Why Eric Adams is still the best choice for NYC Mayor compared to the alternatives
NY Post
The sharks are out for Mayor Adams’ job. They smell blood in the water over his low approval rating and mishandling of the migrant crisis. They think he’ll be easy pickings in the 2025 Democratic mayoral primary.
Maybe they’re right. But any New Yorker who fears for our city’s future should hope they’re wrong — at least based on the depressing names that are touted so far in the media as potential successors to Adams.
Adams’ State of the City speech this week didn’t tell us much about his vision for New York that we didn’t already know. But at least it was a robust, spirits-lifting celebration of the Big Apple — which we’re unlikely to hear from any of his possible replacements.

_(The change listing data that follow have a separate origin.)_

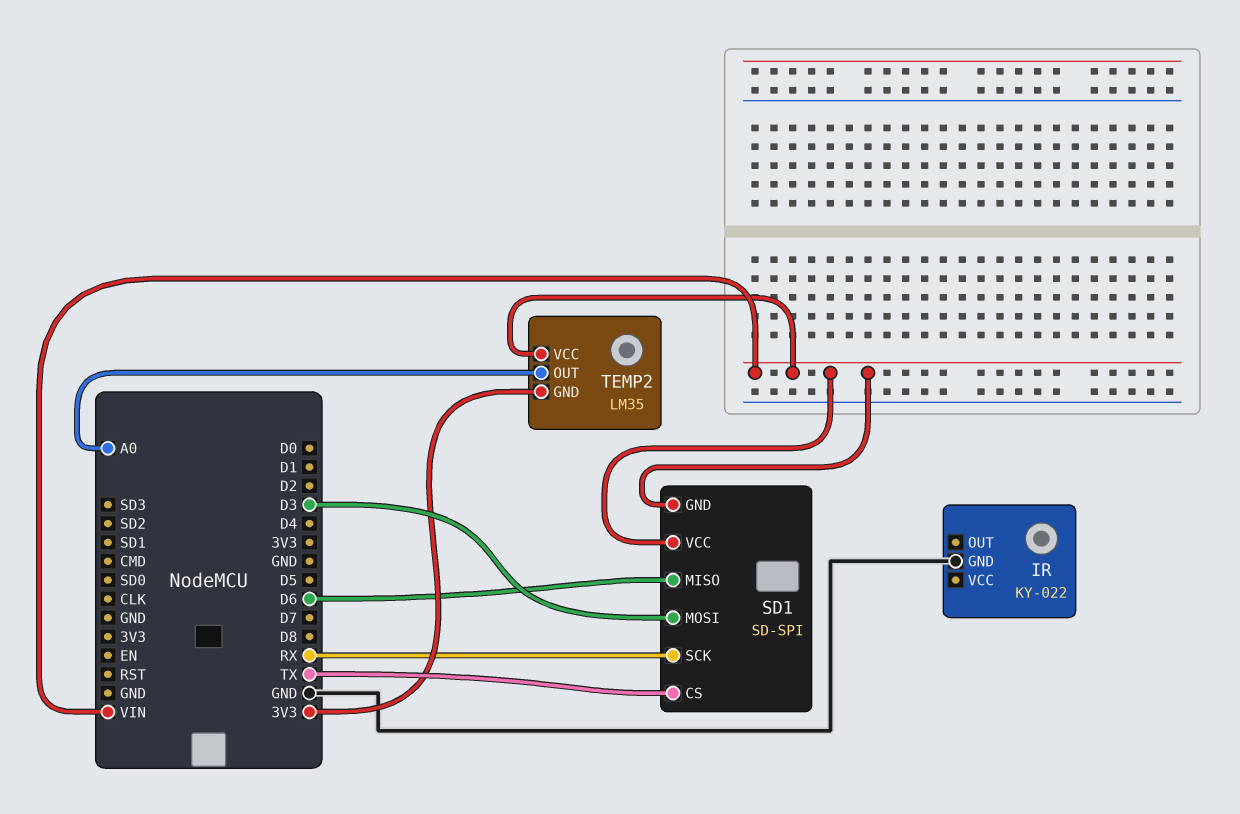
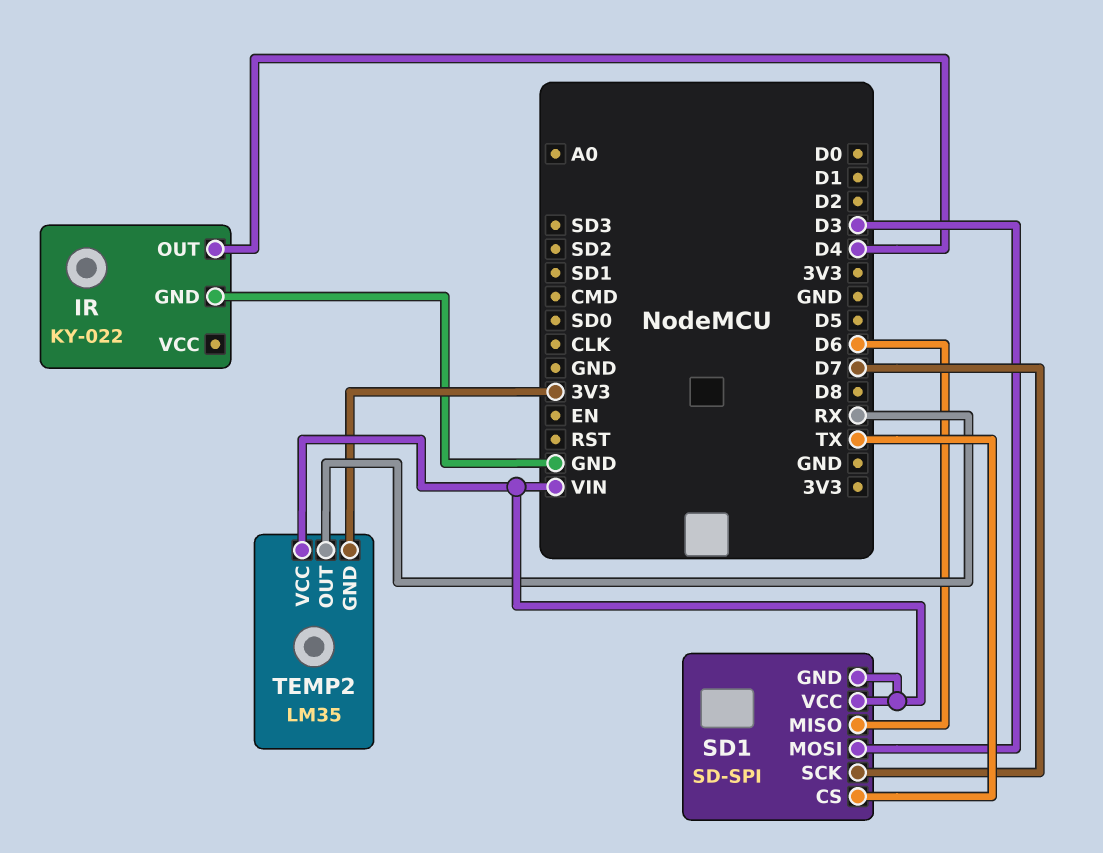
IR pin OUT: none -> D4
SD1 pin SCK: RX -> D7
TEMP2 pin OUT: A0 -> RX

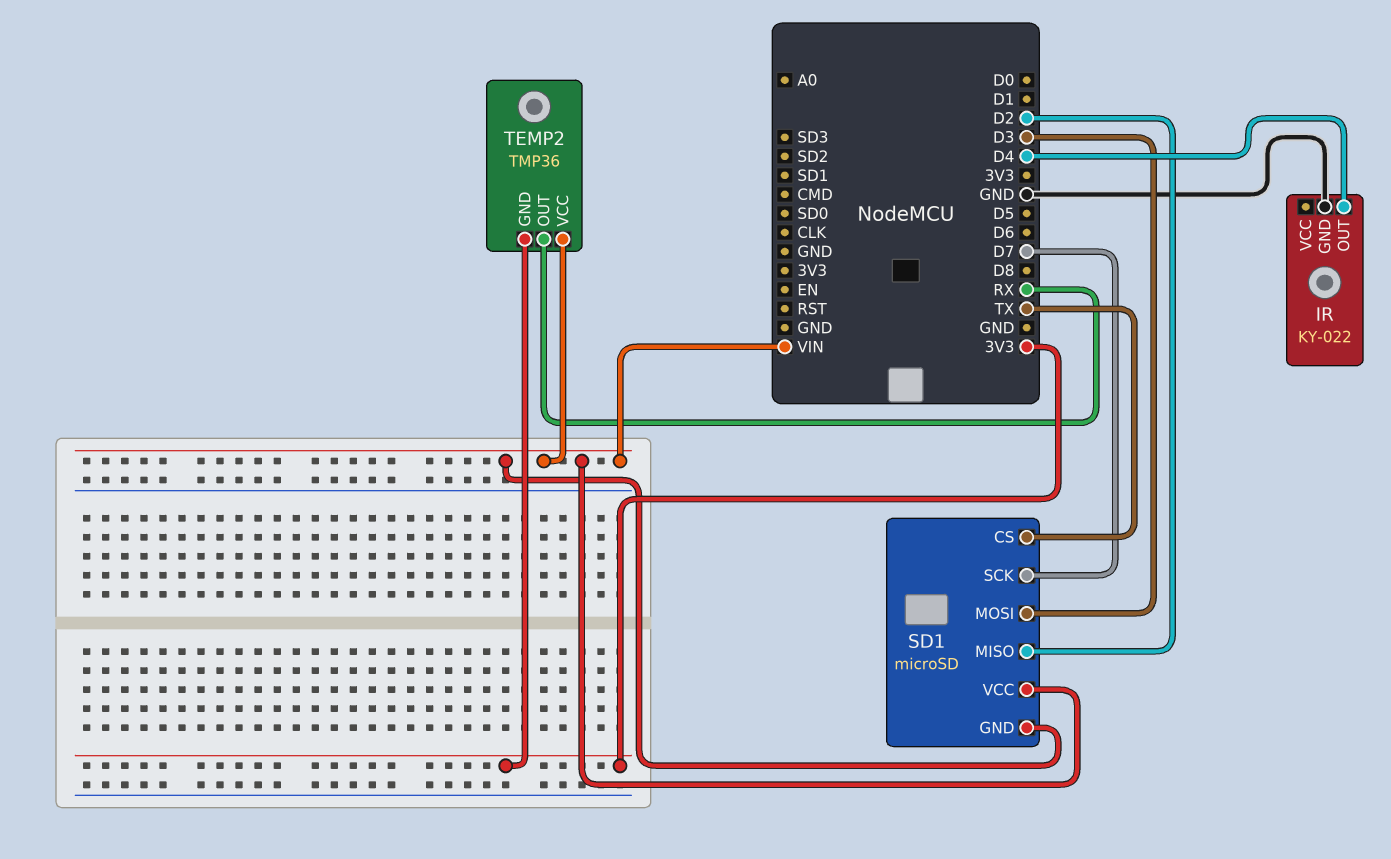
SD1: SD-SPI -> microSD
SD1 pin MISO: D6 -> D2
TEMP2: LM35 -> TMP36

The mayor kicked it off by gleefully holding up a New York Post story on Time Out magazine’s designation of New York as the greatest city in the world. Can anybody imagine his predecessor doing that? Bill de Blasio, who for eight long years seemed ashamed to be part of the place, might still be giving daily Covid-19 death-count announcements if he were in office today.
It’s right and proper to scold Adams over his poor track record of delivering on his promises. But at least they are the right promises. I’ll take a half-effectual mayor with good intentions any day over a 100%-effective one with the wrong intentions.
Politics is famously “the art of the possible,” yet we expect the impossible of our mayors. Their powers are curbed by state dominion over such vital major issues as taxes, mass transit, public education and land use. They reduce any mayor, despite a daily media presence, to a pitiful helpless eunuch.